ECLI:NL:HR:2013:BX5566
Hoge Raad
- Cassatie
- G.J.M. Corstens
- W.A.M. van Schendel
- J. de Hullu
- W.F. Groos
- N. Jörg
- Rechtspraak.nl
Cassatie in het belang der wet over vergoeding kosten raadsman bij sepot en beklagprocedure
In deze zaak heeft de Hoge Raad op 19 februari 2013 uitspraak gedaan in een cassatieprocedure in het belang der wet. De zaak betreft de vraag of artikel 591a van het Wetboek van Strafvordering (Sv) van toepassing is bij een sepot en/of bij een beklagprocedure als bedoeld in artikel 12 Sv, wanneer deze procedures eindigen zonder oplegging van straf of maatregel. De Procureur-Generaal bij de Hoge Raad had cassatie ingesteld tegen een beschikking van het Gerechtshof te 's-Hertogenbosch, waarin aan de verdachte een schadevergoeding was toegekend voor de kosten van rechtsbijstand in het kader van de beklagprocedure.
De Hoge Raad overweegt dat de wetgever met artikel 591a Sv de mogelijkheid heeft willen creëren om een vergoeding voor de kosten van een raadsman toe te kennen, ook in situaties waarin de zaak eindigt zonder straf of maatregel. Dit houdt in dat ook in gevallen van sepot of een niet-ontvankelijkheid van een beklagprocedure, de kosten van rechtsbijstand voor vergoeding in aanmerking kunnen komen, mits er gronden van billijkheid aanwezig zijn. De Hoge Raad benadrukt dat de beoordeling van deze gronden aan de rechter is, die alle omstandigheden van het geval in acht moet nemen.
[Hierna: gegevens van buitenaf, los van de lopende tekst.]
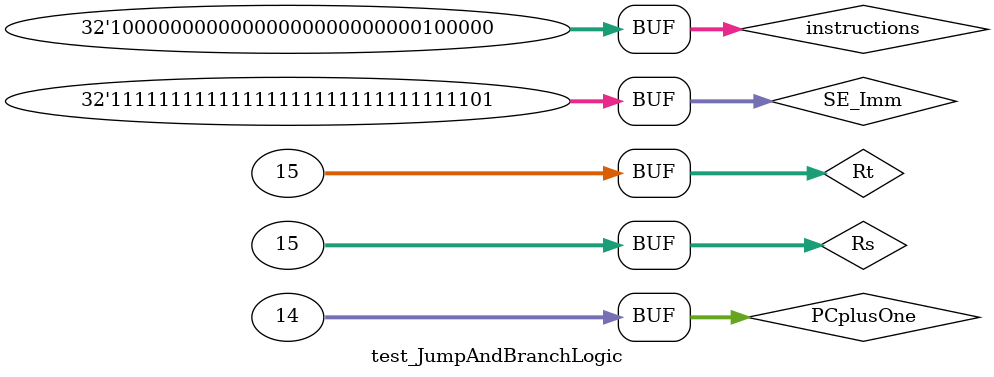
<source format=v>
`timescale 1ns / 1ps


module test_JumpAndBranchLogic;

	// Inputs
	reg [31:0] instructions;
	reg [31:0] Rs;
	reg [31:0] Rt;
	reg [31:0] PCplusOne;
	reg [31:0] SE_Imm;

	// Outputs
	wire [31:0] ID_PC;
	wire PCSource;

	// Instantiate the Unit Under Test (UUT)
	JumpAndBranchLogic uut (
		.instructions(instructions), 
		.Rs(Rs), 
		.Rt(Rt), 
		.PCplusOne(PCplusOne), 
		.SE_Imm(SE_Imm), 
		.ID_PC(ID_PC), 
		.PCSource(PCSource)
	);

	initial begin
		// Initialize Inputs
		// Initialize Inputs
		instructions = 32'b100000_00000_00000_00000_00000_100000;
		Rs = 15;
		Rt = 15;
		PCplusOne = 32'b000000_00000_00000_00000_00000_001110; 
		SE_Imm = -3;

		// Wait 100 ns for global reset to finish
		#100;
        
		// Add stimulus here

	end
      
endmodule


</source>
De uitspraak van de Hoge Raad bevestigt dat de kosten van een raadsman, die zijn gemaakt in de onderzoeksfase of in het kader van een beklagprocedure, ook vergoed kunnen worden als de zaak eindigt zonder straf of maatregel. Dit biedt een belangrijke waarborg voor gewezen verdachten die in een vergelijkbare situatie verkeren, en onderstreept de noodzaak van een redelijke en billijke behandeling van verzoeken om schadevergoeding in het strafrecht.
De Hoge Raad verwerpt het beroep en bevestigt de eerdere beslissing van het Gerechtshof, waarbij de vergoeding van € 7.497,52 aan de gewezen verdachte is toegewezen.